Yaşananlar nedeniyle torunlarının da psikolojilerinin bozduluğunu aktaran acılı babaanne, sözlerini şöyle sürdürüyor: “Torunlarımın da psikolojisi bozuldu. Büyük oğlumun 16 yaşındaki kızı şu an okul birincisi. Özel bir lisede okul birincisi. Ama şimdi görseniz ama hiç 16 yaşınndaki bir kız hali yok. Dondu çocuk, hiçbir hayat sevgisi kalmadı. Milletvekillerine sesleniyorum, oradan nasıl ekmek yiyorsunuz, kaleminiz nasıl tutuyor? Bu çocuklar mağdurken siz evinizde nasıl konfor yaşıyorsunuz?”

‘TORUNUM CIVIL CIVILDI, ŞİMDİ ÇOCUKTA SES YOK’ 

Şükran Kara, iki oğlunun evliliklerinin yaşananlar nedeniyle sona ermesi nedeniyle de çok üzgün. “İhraç olmasa boşanırlar mıydı sizce?” sorusuna şu yanıtı veriyor: “Zannetmiyorum. Çok mutlulardı çünkü.

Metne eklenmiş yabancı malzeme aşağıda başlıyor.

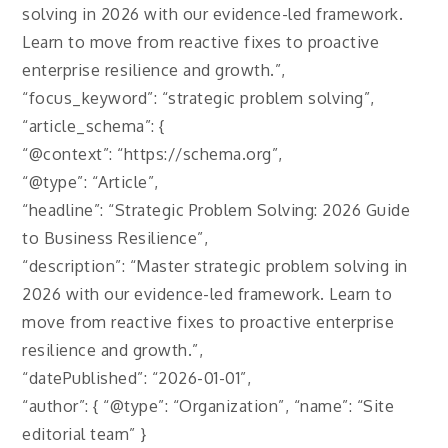
solving in 2026 with our evidence-led framework.
Learn to move from reactive fixes to proactive
enterprise resilience and growth.”,
“focus_keyword”: “strategic problem solving”,
“article_schema”: {
“@context”: “https://schema.org”,
“@type”: “Article”,
“headline”: “Strategic Problem Solving: 2026 Guide
to Business Resilience”,
“description”: “Master strategic problem solving in
2026 with our evidence-led framework. Learn to
move from reactive fixes to proactive enterprise
resilience and growth.”,
“datePublished”: “2026-01-01”,
“author”: { “@type”: “Organization”, “name”: “Site
editorial team” }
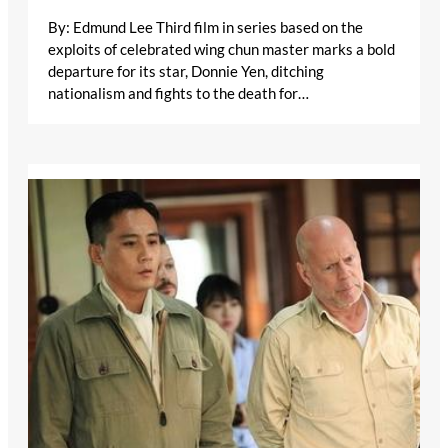
By: Edmund Lee Third film in series based on the
exploits of celebrated wing chun master marks a bold
departure for its star, Donnie Yen, ditching
nationalism and fights to the death for…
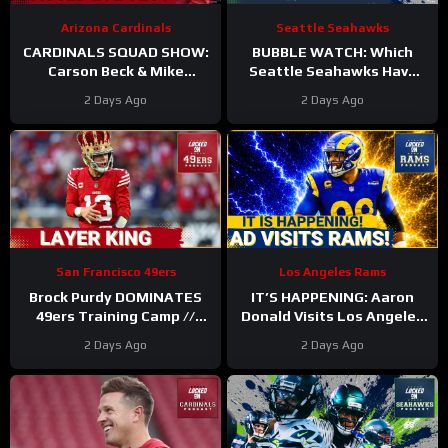
Arizona Cardinals
Seattle Seahawks
CARDINALS SQUAD SHOW:
BUBBLE WATCH: Which
Carson Beck & Mike
Seattle Seahawks Have
LaFleur Take On Their
BOLSTERED Roster
2 Days Ago
2 Days Ago
First Test In The Hall Of
Chances After 11
Fame Game!
Practices?
San Francisco 49ers
Los Angeles Rams
Brock Purdy DOMINATES
IT’S HAPPENING: Aaron
49ers Training Camp //
Donald Visits Los Angeles
Where He Ranks in Locked
Rams Practice, Signals
2 Days Ago
2 Days Ago
On NFL TOP 100
Return To NFL Nearing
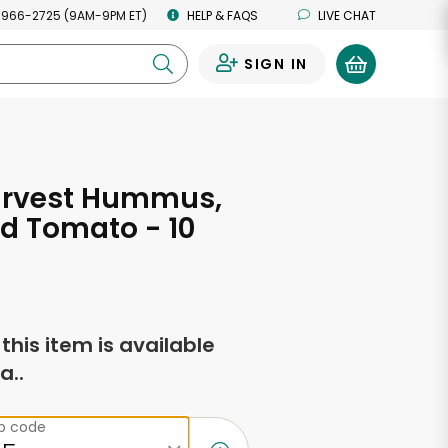
 966-2725 (9AM-9PM ET)
HELP & FAQS
LIVE CHAT
SIGN IN
0
arvest Hummus,
d Tomato - 10
s
f this item is available
a..
ip code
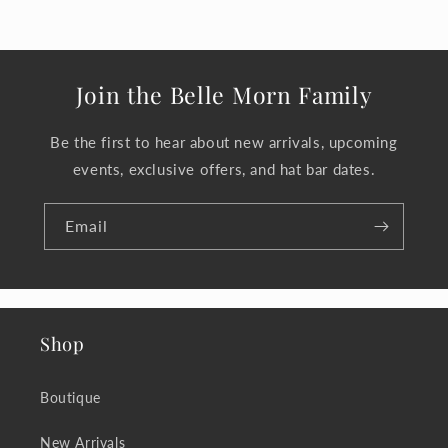
Join the Belle Morn Family
Be the first to hear about new arrivals, upcoming
events, exclusive offers, and hat bar dates.
Email
Shop
Boutique
New Arrivals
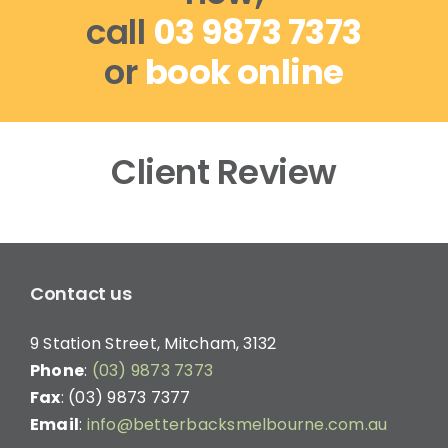
call
03 9873 7373
or
book online
Client Review
Contact us
9 Station Street, Mitcham, 3132
Phone
:
(03) 9873 7373
Fax
: (03) 9873 7377
Email
:
info@betterbacksmelbourne.com.au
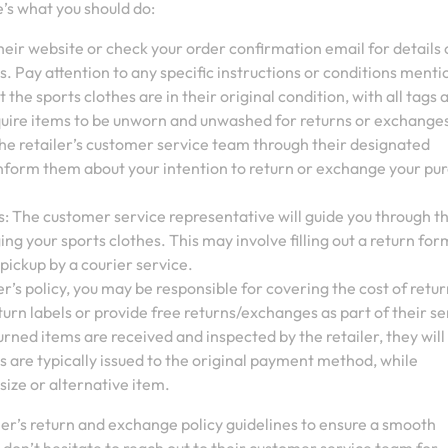
’s what you should do:
 their website or check your order confirmation email for details
. Pay attention to any specific instructions or conditions menti
 the sports clothes are in their original condition, with all tags 
quire items to be unworn and unwashed for returns or exchange
he retailer’s customer service team through their designated
 Inform them about your intention to return or exchange your pu
s: The customer service representative will guide you through t
ng your sports clothes. This may involve filling out a return for
 pickup by a courier service.
r’s policy, you may be responsible for covering the cost of retu
turn labels or provide free returns/exchanges as part of their se
ned items are received and inspected by the retailer, they will
 are typically issued to the original payment method, while
size or alternative item.
ler’s return and exchange policy guidelines to ensure a smooth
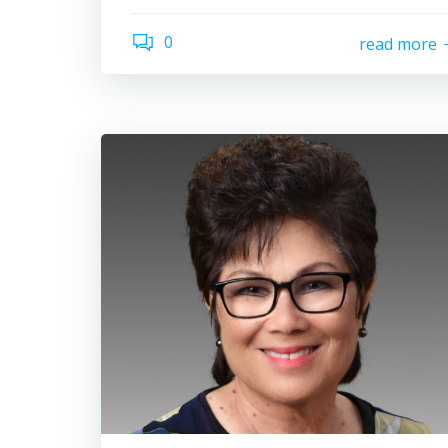
0
read more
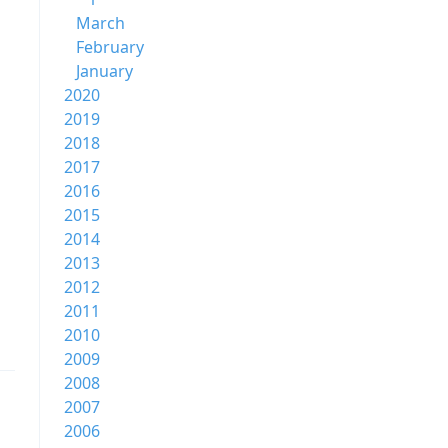
March
February
January
2020
2019
2018
2017
2016
2015
2014
2013
2012
2011
2010
2009
2008
2007
2006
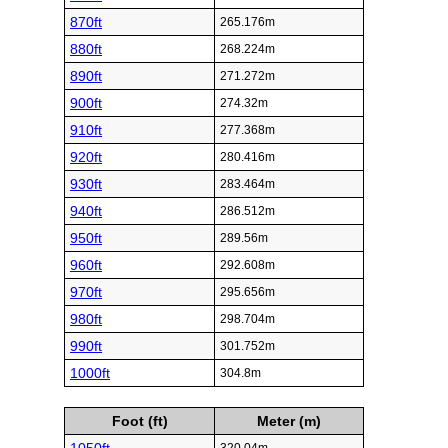
870ft
265.176m
880ft
268.224m
890ft
271.272m
900ft
274.32m
910ft
277.368m
920ft
280.416m
930ft
283.464m
940ft
286.512m
950ft
289.56m
960ft
292.608m
970ft
295.656m
980ft
298.704m
990ft
301.752m
1000ft
304.8m
Foot (ft)
Meter (m)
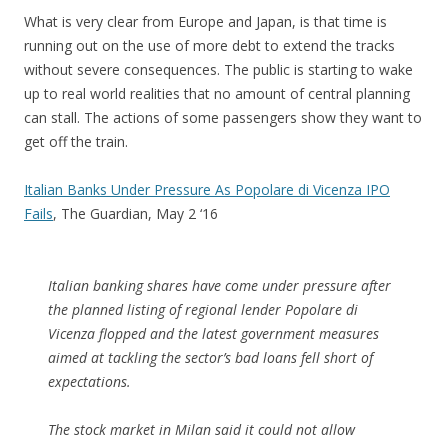
What is very clear from Europe and Japan, is that time is
running out on the use of more debt to extend the tracks
without severe consequences. The public is starting to wake
up to real world realities that no amount of central planning
can stall. The actions of some passengers show they want to
get off the train.
Italian Banks Under Pressure As Popolare di Vicenza IPO
Fails
, The Guardian, May 2 ‘16
Italian banking shares have come under pressure after
the planned listing of regional lender Popolare di
Vicenza flopped and the latest government measures
aimed at tackling the sector’s bad loans fell short of
expectations.
The stock market in Milan said it could not allow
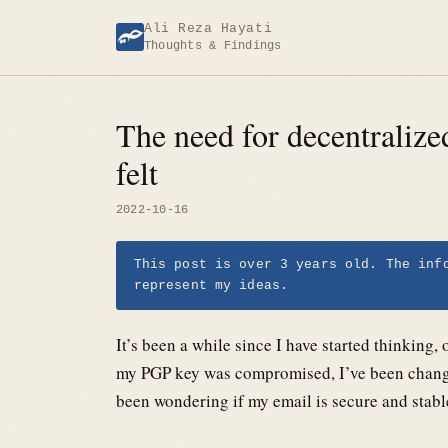
Skip
Ali Reza Hayati
to
Thoughts & Findings
content
The need for decentraliz
felt
2022-10-16
This post is over 3 years old. The inf
represent my ideas.
It’s been a while since I have started thinking
my PGP key was compromised, I’ve been changi
been wondering if my email is secure and stab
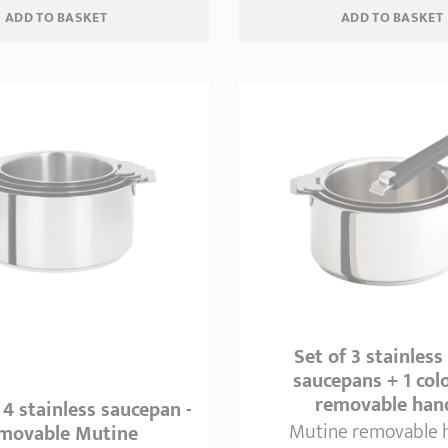
ADD
 TO BASKET
ADD
 TO BASKET
Set of 3 stainless
saucepans + 1 col
removable han
 4 stainless saucepan -
Mutine removable 
movable Mutine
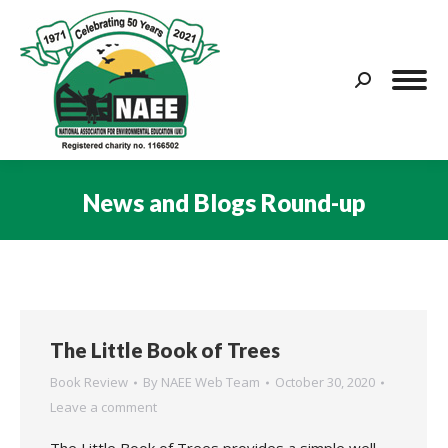
Search:
News and Blogs Round-up
You are here:
The Little Book of Trees
Book Review
By
NAEE Web Team
October 30, 2020
Leave a comment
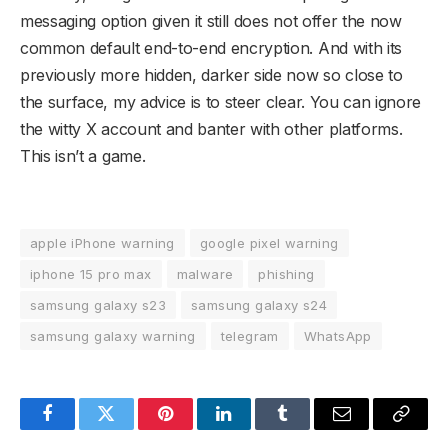
messaging option given it still does not offer the now
common default end-to-end encryption. And with its
previously more hidden, darker side now so close to
the surface, my advice is to steer clear. You can ignore
the witty X account and banter with other platforms.
This isn’t a game.
apple iPhone warning
google pixel warning
iphone 15 pro max
malware
phishing
samsung galaxy s23
samsung galaxy s24
samsung galaxy warning
telegram
WhatsApp
Facebook
Twitter
Pinterest
LinkedIn
Tumblr
Email
Copy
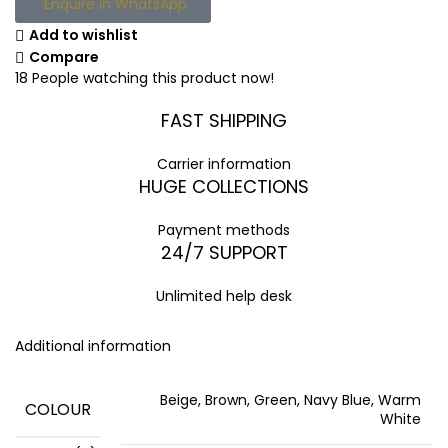
Enquire in WhatsApp
Add to wishlist
Compare
18
People watching this product now!
FAST SHIPPING
Carrier information
HUGE COLLECTIONS
Payment methods
24/7 SUPPORT
Unlimited help desk
Additional information
Beige, Brown, Green, Navy Blue, Warm
COLOUR
White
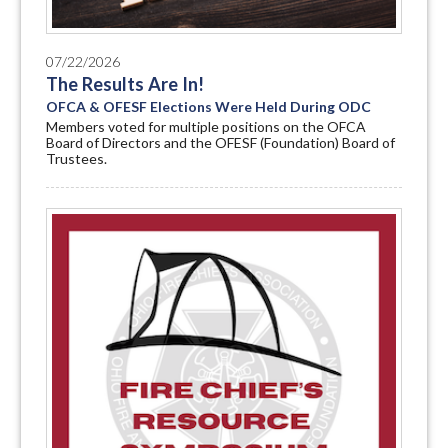
07/22/2026
The Results Are In!
OFCA & OFESF Elections Were Held During ODC
Members voted for multiple positions on the OFCA
Board of Directors and the OFESF (Foundation) Board of
Trustees.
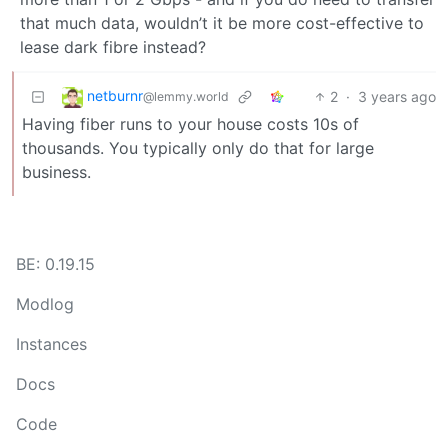
that much data, wouldn’t it be more cost-effective to
lease dark fibre instead?
netburnr
2
·
3 years ago
@lemmy.world
Having fiber runs to your house costs 10s of
thousands. You typically only do that for large
business.
BE: 0.19.15
Modlog
Instances
Docs
Code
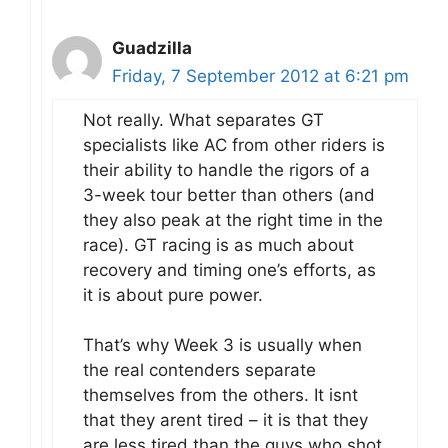
Guadzilla
Friday, 7 September 2012 at 6:21 pm
Not really. What separates GT
specialists like AC from other riders is
their ability to handle the rigors of a
3-week tour better than others (and
they also peak at the right time in the
race). GT racing is as much about
recovery and timing one’s efforts, as
it is about pure power.
That’s why Week 3 is usually when
the real contenders separate
themselves from the others. It isnt
that they arent tired – it is that they
are less tired than the guys who shot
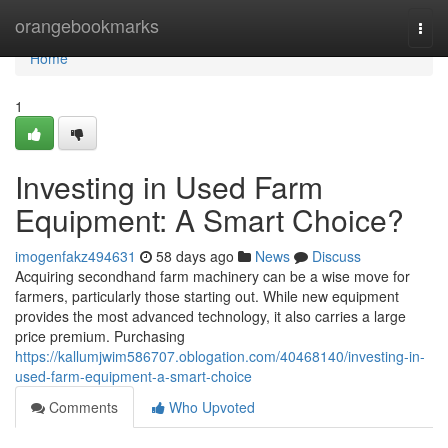
Home
orangebookmarks
Togg
navi
Home
1
Investing in Used Farm
Equipment: A Smart Choice?
imogenfakz494631
58 days ago
News
Discuss
Acquiring secondhand farm machinery can be a wise move for
farmers, particularly those starting out. While new equipment
provides the most advanced technology, it also carries a large
price premium. Purchasing
https://kallumjwim586707.oblogation.com/40468140/investing-in-
used-farm-equipment-a-smart-choice
Comments
Who Upvoted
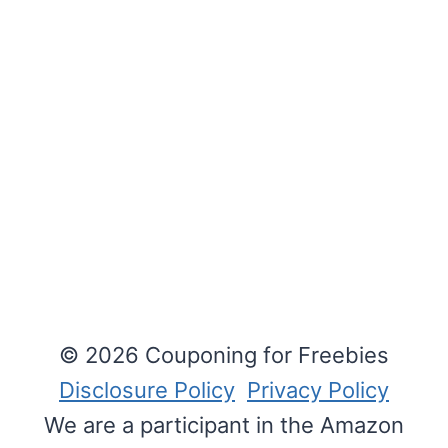
© 2026 Couponing for Freebies
Disclosure Policy
Privacy Policy
We are a participant in the Amazon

Gördüğünüz balkon cıvıl cıvıl çocuk sesleri ile doluyordu. Çocuklar da şimdi, torunların da psikolojisi bozuk. Büyük torunum dediğim gibi çok cıvıl cıvıl bir çocuktu. Mahalledede ilk torun olduğu için herkese balkondan konuşurdu, şimdi çocukta ses yok. Ama maşallah süper zeka. Geçen hafta işte kolejde birinci seçildi. Koleji de burslu kazandı. Yoksa koleje para verecek durum yok.”

‘YOLSUZLUK YOK, ARSIZLIK YOK, HIRSIZLIK YOK…’ 

Baba Mehmet Kara ise (67) çocuklarını hangi zor şartlarda okuttuğunu anlatıyor. “Öyle öyle ömrümüz geçti. Günümüz geçti” diyor. Çocuklarının ihracını duyduğunda şok yaşadığını anlatan Baba Mehmet Kara, “Vallahi haketti mi dersen haketmedi niye hak etsin. Yolsuzluk yok, arsızlık yok, hırsızlık yok, niye hak etsin bu çocuklar” diyor.

HAKİM: SEN POLİS DEĞİL MİYDİN, NİYE ÖĞRETMENLİKTEN BAHSEDİYORSUN

İhraç öğretmen İbrahim Kara ise bir mahkemede yaşadıklarını şöyle aktarıyor:

“Bir yıl önce idare mahkemesinde benim duruşmam vardı. Buradan kalktım ben idare mahkemesine gittim. Ordan duruşma saati geldi. Yaşlı başlı bir hakim konuş dedi. Konuştum işte şöyle çalıştık böyle çalıştık. Bizim terörle mörerle işimiz olmaz. Biz bugüne kadar karakola gitmiş adam değiliz. Öğretmenlikten bahsettim. Ondan sonra hakim dedi ki; ‘sen polis değil miydin niye öğretmenlikten bahsediyorsun’. Yani o kadar konuya hakimlermiş. Dedim, hakim bey öyle diyorsanız konuşmaya lüzum yok dedim ve çıktım. Adam dosyaya bile bakmamış.”

‘İSMİ ÖDÜL İÇİN GÖNDERİLDİ, 15 GÜN SONRA HAİN OLDUK’ 

Erkan Kara ise ihraç edilmeden 15 gün önce il milli eğitim müdürlüğü’ne ödüllendirme için siminin gönderildiğini anlatıyor:

“Matematik öğretmeniyim. On altıncı senemde ihraç oldum. 2001 yılında başlamıştım. On altıncı senemde ihraç oldum. 16. yılımda boyunca hiçbir amirimle öğretmen arkadaşımla öğrencilerimle bir kere bile sorun yaşamayan bir insanım. Hatta ihraç olmadan 15 gün önce çalıştığım okulun müdürü ödüllendirme için ismimi il milli eğitim müdürlüğüne gönderdi. Tam 15 gün önce. Benden fotoğraf istedi. Götürdüm verdim. 15 gün geçti, 15 gün sonra hain olduk.”